This year's International Mother Language Day
(IMLD, 21 February 2021) has as its theme, "Fostering multilingualism for inclusion in education and society
." Of the key terms in this expression, most need little if any explanation. But the meaning of one of them - inclusion - merits attention.
When we speak of - or speak - mother tongues and second (or additional) languages, as individuals, communities, and countries, that is "multilingualism." "Education" is often thought of as connected with schooling, but it also includes other modes of learning and sharing knowledge. These two concepts - multilingualism and education - along with specific attention to mother tongues, have been recurrent themes in IMLD observances over the years. And they are often discussed together - for example as "mother tongue based, multilingual education" (MTB/MLE).
"Society" seems impossibly broad, taking in pretty much everything we do. That's certainly appropriate in this context, as language and choice of languages are fundamental to our communication, interaction, and collective memory (not ignoring the tandem role of images and non-verbal.forms of communication). However I read a new and encouraging dimension to the mention of society in this year's IMLD theme: a link with sustainable development.
In an IMLD 2021 concept paper by the UNESCO Education Sector and the Organisation Internationale de la Francophonie, multilingualism is linked to the "Sustainable Development Goals’ focus on leaving no one behind" (which, by the way, actually has an acronym: LNOB). This IMLD concept paper also mentions the centrality of multilingualism for indigenous peoples' development - from which we can assume that where many languages are spoken, engaging constructively with that reality is fundamental for everyone's development.
Before coming to what I see as the key term in this year's IMLD theme - inclusion - note should be made of the action word at its beginning: "fostering." I hear this as calling out the importance of policies and planning, and the effective implementation of these. The issues of multilingualism need active attention from not only individuals, but also governments and organizations, without which we have words and no action (and in the end, no words either).
"Inclusion" turns out to be a tricky concept. Although I accept that the intent of its use in the IMLD 2021 theme is positive - the notion that languages can facilitate education and full participation in society - this term can also carry some less positive meanings. Chief among these is the implication that there is an outside and an inside, and those inside define the terms for bringing the outsiders in. There's a potential inequality there that led one writer from a community development perspective to propose abandoning the word inclusion altogether.
In the context of schools, inclusion is often (at least in the West) used in the context of students with special educational needs (and within that setting, one writer identified eleven definitions!). This does not seem to be an appropriate analogue for promoting multiple languages in education.
In the context of language and languages in Africa, the question of inclusion seems to me to become more complex. Upon independence, most African states opted to keep the colonial languages as official, rather than promoting use of one or more among their indigenous languages. This in effect put various ethno-linguistic groups within their borders at the same disadvantage (no one "inside group" controlling power). However, it also gave those who were fluent in the official languages an advantage, which is maintained through a dynamic described by Prof. Carol Myers-Scotton as "elite closure" (in other words, an there's an inside group after all).
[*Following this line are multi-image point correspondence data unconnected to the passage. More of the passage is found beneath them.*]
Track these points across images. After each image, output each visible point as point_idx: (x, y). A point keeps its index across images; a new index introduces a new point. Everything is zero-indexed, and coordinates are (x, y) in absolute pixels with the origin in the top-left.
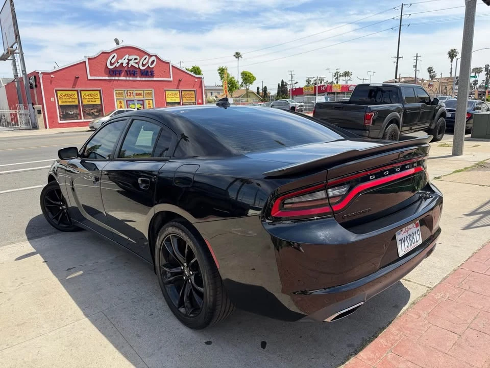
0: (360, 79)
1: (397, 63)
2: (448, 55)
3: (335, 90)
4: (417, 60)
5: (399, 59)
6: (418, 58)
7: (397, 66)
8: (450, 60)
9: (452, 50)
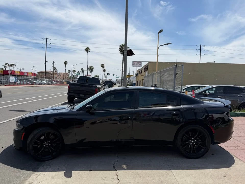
0: (33, 70)
1: (46, 64)
2: (64, 63)
3: (16, 74)
4: (53, 64)
5: (46, 62)
6: (54, 63)
7: (45, 65)
8: (65, 65)
9: (65, 62)
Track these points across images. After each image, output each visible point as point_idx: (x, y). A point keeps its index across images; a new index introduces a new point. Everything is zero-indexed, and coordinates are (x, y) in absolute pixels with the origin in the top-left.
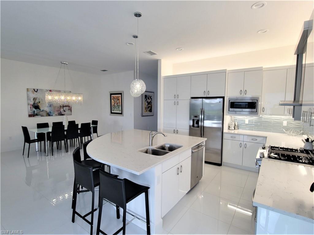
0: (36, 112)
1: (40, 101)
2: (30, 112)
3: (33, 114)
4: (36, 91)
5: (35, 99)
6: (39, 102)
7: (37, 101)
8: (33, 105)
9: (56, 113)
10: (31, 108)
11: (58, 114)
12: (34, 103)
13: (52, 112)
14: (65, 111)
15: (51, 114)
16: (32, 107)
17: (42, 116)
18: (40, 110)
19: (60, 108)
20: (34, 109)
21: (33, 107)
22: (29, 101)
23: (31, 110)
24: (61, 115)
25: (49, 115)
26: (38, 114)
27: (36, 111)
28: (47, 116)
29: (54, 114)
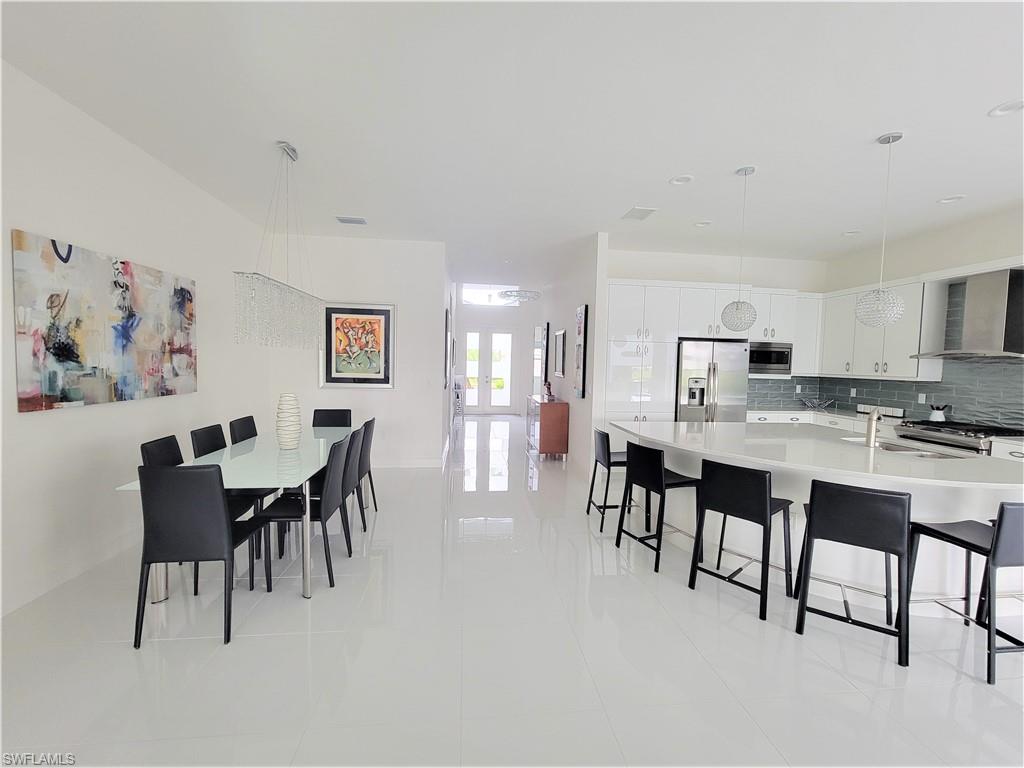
0: (60, 383)
1: (84, 318)
2: (32, 382)
3: (45, 391)
4: (64, 255)
5: (55, 301)
6: (78, 322)
7: (67, 315)
8: (46, 340)
9: (147, 385)
10: (35, 355)
11: (152, 389)
12: (53, 327)
13: (131, 378)
14: (177, 375)
15: (127, 391)
16: (43, 348)
17: (90, 401)
18: (82, 367)
19: (161, 361)
20: (52, 364)
21: (48, 349)
22: (29, 309)
23: (37, 369)
24: (163, 394)
25: (120, 396)
26: (72, 395)
27: (60, 375)
28: (111, 401)
29: (137, 388)
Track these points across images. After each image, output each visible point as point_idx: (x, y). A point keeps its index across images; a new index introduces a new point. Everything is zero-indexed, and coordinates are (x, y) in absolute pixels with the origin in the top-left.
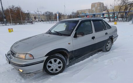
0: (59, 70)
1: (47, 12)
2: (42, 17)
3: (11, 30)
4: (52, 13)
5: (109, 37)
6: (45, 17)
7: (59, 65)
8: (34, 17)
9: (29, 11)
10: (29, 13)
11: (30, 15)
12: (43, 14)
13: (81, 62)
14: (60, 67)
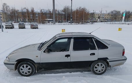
0: (28, 74)
1: (114, 11)
2: (107, 16)
3: (64, 30)
4: (120, 12)
5: (98, 58)
6: (110, 16)
7: (29, 71)
8: (98, 16)
9: (94, 11)
10: (94, 13)
11: (94, 15)
12: (109, 14)
13: (53, 75)
14: (29, 72)
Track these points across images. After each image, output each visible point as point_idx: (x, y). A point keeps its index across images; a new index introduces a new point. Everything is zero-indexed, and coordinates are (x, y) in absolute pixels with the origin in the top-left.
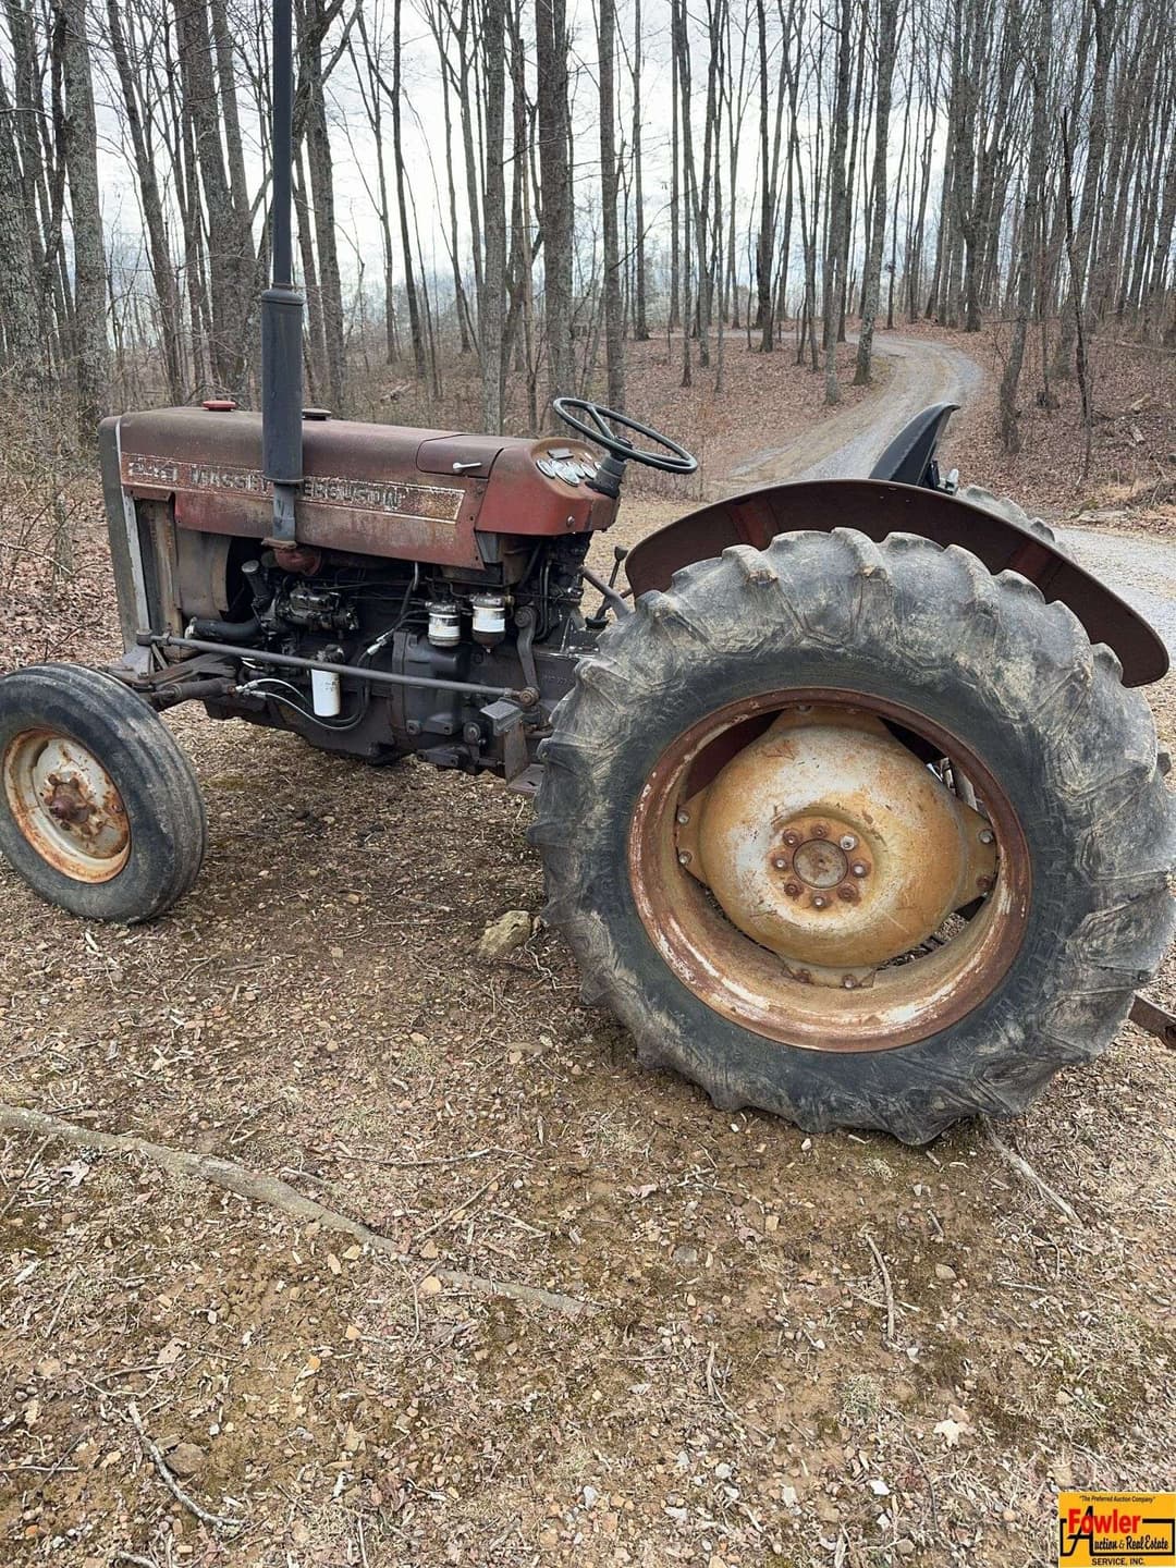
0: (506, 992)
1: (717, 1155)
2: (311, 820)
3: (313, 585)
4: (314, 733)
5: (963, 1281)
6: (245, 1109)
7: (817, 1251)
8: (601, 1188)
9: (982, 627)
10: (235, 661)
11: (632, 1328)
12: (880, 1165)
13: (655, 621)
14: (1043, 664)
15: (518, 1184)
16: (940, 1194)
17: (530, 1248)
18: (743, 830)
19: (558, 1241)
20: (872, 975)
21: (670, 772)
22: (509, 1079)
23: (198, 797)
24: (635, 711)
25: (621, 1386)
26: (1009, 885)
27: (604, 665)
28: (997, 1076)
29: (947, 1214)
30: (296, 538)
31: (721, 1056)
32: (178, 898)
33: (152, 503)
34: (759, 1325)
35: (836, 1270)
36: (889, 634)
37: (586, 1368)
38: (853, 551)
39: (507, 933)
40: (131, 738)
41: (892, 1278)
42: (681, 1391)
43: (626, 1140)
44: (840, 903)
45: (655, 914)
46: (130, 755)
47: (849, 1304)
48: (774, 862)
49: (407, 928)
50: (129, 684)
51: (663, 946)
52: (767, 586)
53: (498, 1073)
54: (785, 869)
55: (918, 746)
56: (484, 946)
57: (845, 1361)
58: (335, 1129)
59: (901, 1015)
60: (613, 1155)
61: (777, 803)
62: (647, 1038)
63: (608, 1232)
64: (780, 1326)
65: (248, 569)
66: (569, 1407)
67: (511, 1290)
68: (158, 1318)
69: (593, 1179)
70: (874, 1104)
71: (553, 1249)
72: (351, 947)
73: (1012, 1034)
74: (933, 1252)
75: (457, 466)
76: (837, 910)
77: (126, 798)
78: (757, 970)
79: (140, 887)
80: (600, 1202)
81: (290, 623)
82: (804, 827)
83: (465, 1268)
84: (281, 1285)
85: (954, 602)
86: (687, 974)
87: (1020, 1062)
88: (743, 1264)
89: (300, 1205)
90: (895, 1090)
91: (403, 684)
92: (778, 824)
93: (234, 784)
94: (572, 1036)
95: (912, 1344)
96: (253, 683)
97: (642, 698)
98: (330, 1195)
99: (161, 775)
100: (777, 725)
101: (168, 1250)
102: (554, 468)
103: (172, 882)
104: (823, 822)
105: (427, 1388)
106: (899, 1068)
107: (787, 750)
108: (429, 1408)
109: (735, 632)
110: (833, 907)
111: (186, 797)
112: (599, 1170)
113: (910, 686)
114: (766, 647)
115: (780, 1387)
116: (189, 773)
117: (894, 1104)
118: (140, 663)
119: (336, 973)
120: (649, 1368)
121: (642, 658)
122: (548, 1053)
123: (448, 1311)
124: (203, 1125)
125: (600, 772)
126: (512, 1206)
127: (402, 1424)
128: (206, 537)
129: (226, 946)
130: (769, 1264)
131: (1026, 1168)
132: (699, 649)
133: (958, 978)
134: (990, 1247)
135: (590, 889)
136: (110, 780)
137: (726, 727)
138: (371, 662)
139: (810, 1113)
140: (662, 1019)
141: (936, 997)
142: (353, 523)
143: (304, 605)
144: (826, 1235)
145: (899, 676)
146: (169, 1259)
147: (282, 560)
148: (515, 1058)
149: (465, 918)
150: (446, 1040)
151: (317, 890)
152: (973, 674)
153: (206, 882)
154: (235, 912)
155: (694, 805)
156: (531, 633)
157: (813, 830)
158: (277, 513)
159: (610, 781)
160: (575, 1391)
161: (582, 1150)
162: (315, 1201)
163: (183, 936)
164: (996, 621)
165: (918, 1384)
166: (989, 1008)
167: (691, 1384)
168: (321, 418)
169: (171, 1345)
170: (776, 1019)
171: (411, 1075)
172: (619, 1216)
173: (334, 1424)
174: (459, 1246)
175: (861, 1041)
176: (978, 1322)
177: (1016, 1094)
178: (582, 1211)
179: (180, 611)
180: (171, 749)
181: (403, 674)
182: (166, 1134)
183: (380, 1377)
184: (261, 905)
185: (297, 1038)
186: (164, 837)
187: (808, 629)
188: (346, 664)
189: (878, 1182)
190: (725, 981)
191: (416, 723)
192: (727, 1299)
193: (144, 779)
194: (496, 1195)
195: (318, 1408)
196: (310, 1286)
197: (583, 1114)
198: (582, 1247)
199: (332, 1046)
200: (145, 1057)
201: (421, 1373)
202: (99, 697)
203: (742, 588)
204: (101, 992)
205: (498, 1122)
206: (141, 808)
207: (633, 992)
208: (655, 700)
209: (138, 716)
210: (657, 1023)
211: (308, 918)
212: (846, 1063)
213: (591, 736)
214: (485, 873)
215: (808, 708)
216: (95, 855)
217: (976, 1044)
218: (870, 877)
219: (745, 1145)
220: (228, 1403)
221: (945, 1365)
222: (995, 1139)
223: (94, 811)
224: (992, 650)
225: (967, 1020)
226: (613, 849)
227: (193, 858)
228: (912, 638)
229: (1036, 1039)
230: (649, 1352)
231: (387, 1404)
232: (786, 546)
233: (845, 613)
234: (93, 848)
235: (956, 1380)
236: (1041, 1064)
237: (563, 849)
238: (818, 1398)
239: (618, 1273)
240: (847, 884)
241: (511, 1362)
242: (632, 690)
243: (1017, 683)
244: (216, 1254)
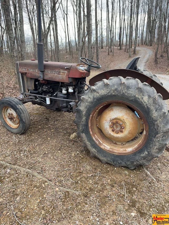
0: (73, 145)
1: (102, 170)
2: (47, 119)
3: (46, 85)
4: (47, 106)
5: (137, 191)
6: (33, 162)
7: (115, 185)
8: (84, 175)
9: (140, 91)
10: (36, 97)
11: (86, 196)
12: (126, 172)
13: (91, 90)
14: (149, 97)
15: (71, 174)
16: (135, 177)
17: (72, 184)
18: (105, 121)
19: (77, 183)
20: (126, 143)
21: (94, 113)
22: (72, 158)
23: (29, 116)
24: (89, 104)
25: (84, 205)
26: (145, 130)
27: (84, 97)
28: (144, 159)
29: (136, 180)
30: (43, 79)
31: (103, 155)
32: (27, 130)
33: (24, 74)
34: (106, 196)
35: (118, 188)
36: (126, 92)
37: (79, 202)
38: (121, 80)
39: (74, 136)
40: (19, 108)
41: (126, 190)
42: (92, 207)
43: (88, 167)
44: (120, 133)
45: (93, 134)
46: (19, 110)
47: (119, 194)
48: (110, 126)
49: (59, 135)
50: (19, 100)
51: (94, 138)
52: (108, 85)
53: (70, 157)
54: (112, 127)
55: (133, 110)
56: (70, 138)
57: (118, 203)
58: (46, 165)
59: (129, 149)
60: (86, 170)
61: (110, 117)
62: (92, 152)
63: (84, 182)
64: (109, 197)
65: (37, 83)
66: (76, 208)
67: (69, 190)
68: (17, 193)
69: (83, 173)
70: (125, 163)
71: (76, 184)
72: (51, 138)
73: (146, 153)
74: (133, 186)
75: (66, 68)
76: (120, 134)
77: (19, 116)
78: (108, 142)
79: (21, 129)
80: (84, 177)
81: (43, 91)
82: (115, 121)
83: (62, 187)
84: (35, 188)
85: (136, 87)
86: (98, 143)
87: (147, 157)
88: (104, 187)
89: (39, 176)
90: (128, 161)
91: (59, 100)
92: (111, 121)
93: (37, 114)
94: (82, 151)
95: (128, 200)
96: (38, 100)
97: (90, 102)
98: (44, 175)
99: (23, 113)
100: (111, 106)
101: (20, 183)
102: (81, 68)
103: (25, 128)
104: (117, 120)
105: (55, 205)
106: (129, 158)
107: (112, 110)
108: (55, 208)
109: (103, 92)
110: (119, 133)
111: (27, 116)
112: (84, 172)
113: (129, 100)
114: (108, 94)
115: (108, 206)
116: (28, 113)
117: (128, 163)
118: (21, 97)
119: (49, 142)
120: (88, 203)
121: (90, 96)
122: (78, 154)
123: (59, 193)
124: (27, 164)
125: (84, 113)
126: (70, 177)
127: (50, 210)
128: (31, 78)
129: (33, 137)
130: (108, 187)
131: (149, 173)
132: (98, 95)
133: (138, 144)
134: (142, 185)
135: (83, 130)
136: (17, 114)
137: (102, 106)
138: (55, 96)
139: (116, 164)
140: (94, 150)
141: (134, 147)
142: (51, 76)
143: (45, 88)
144: (117, 183)
145: (127, 98)
146: (20, 184)
147: (41, 82)
148: (73, 155)
149: (68, 134)
150: (63, 152)
151: (47, 129)
152: (139, 98)
153: (31, 128)
154: (35, 133)
155: (99, 118)
156: (77, 92)
157: (116, 122)
158: (40, 75)
159: (85, 115)
160: (77, 206)
161: (82, 169)
162: (42, 176)
163: (27, 136)
164: (142, 90)
165: (129, 207)
166: (142, 149)
167: (94, 206)
168: (47, 61)
169: (19, 197)
170: (111, 150)
171: (57, 157)
172: (86, 179)
173: (40, 210)
174: (62, 183)
175: (123, 153)
176: (139, 197)
177: (147, 162)
178: (81, 178)
179: (28, 89)
180: (25, 109)
181: (59, 98)
182: (21, 165)
183: (48, 203)
184: (39, 132)
185: (42, 151)
186: (24, 122)
187: (114, 92)
188: (51, 97)
189: (126, 175)
190: (103, 144)
191: (61, 105)
192: (101, 192)
193: (21, 114)
194: (68, 176)
195: (38, 207)
196: (39, 189)
197: (82, 164)
198: (80, 184)
199: (47, 153)
200: (20, 154)
201: (54, 203)
202: (15, 102)
203: (104, 85)
204: (15, 144)
205: (70, 164)
206: (20, 118)
207: (90, 145)
208: (92, 102)
209: (20, 105)
210: (93, 150)
211: (45, 133)
212: (121, 157)
213: (83, 107)
214: (71, 127)
215: (115, 103)
216: (15, 124)
217: (140, 154)
218: (124, 129)
219: (106, 169)
220: (26, 206)
221: (133, 204)
222: (144, 168)
223: (15, 118)
224: (141, 95)
225: (139, 151)
226: (86, 124)
227: (28, 125)
228: (129, 93)
229: (150, 154)
230: (88, 200)
231: (48, 207)
232: (111, 79)
233: (119, 89)
234: (15, 123)
235: (135, 206)
236: (150, 158)
237: (79, 124)
238: (113, 208)
239: (85, 188)
240: (121, 130)
241: (68, 201)
242: (88, 101)
243: (145, 100)
244: (27, 183)
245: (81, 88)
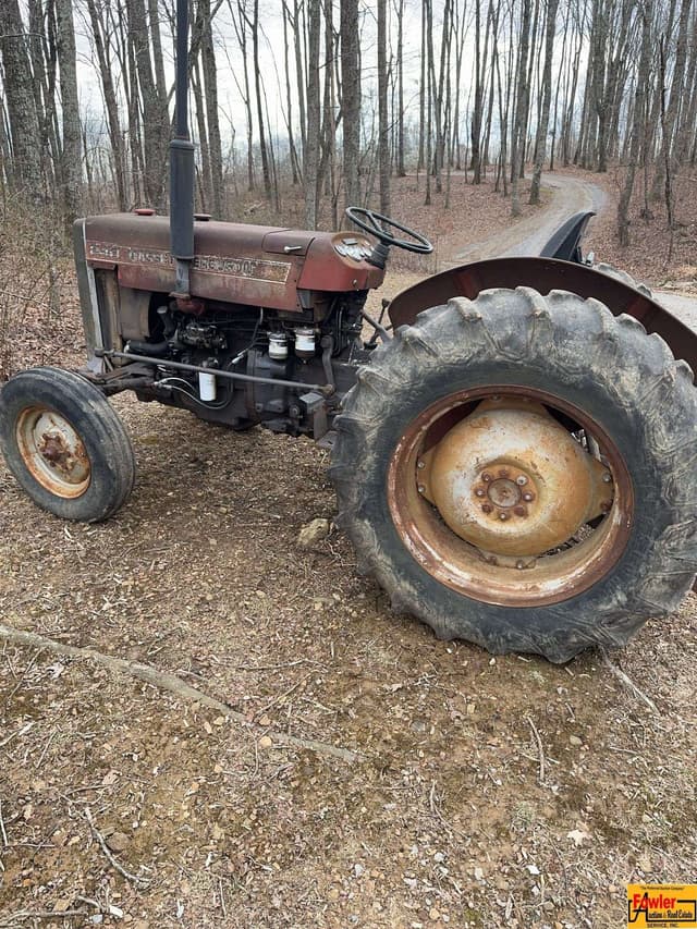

At the same time, as Prof. Ayo Bamgbose once observed, many states operated on the paradigm that "one language always unites and many languages always divide." So in effect inclusion or exclusion in education and society have been defined to a large degree (in linguistic terms) on the basis of use of the one official language.
It is possible to find "inclusion" on more shallow level, in a group or structure that does not fully value what one brings to it, or that requires higher sacrifice from some than of others. That's as true regarding mother languages as it is regarding other aspects of culture.
While acknowledging the utility of a common language (lingua franca), the fostering of multilingualism seems to me to have the potential to shift the basis for inclusion from something centrally controlled or defined by a limited group, to a dynamic with more entry points.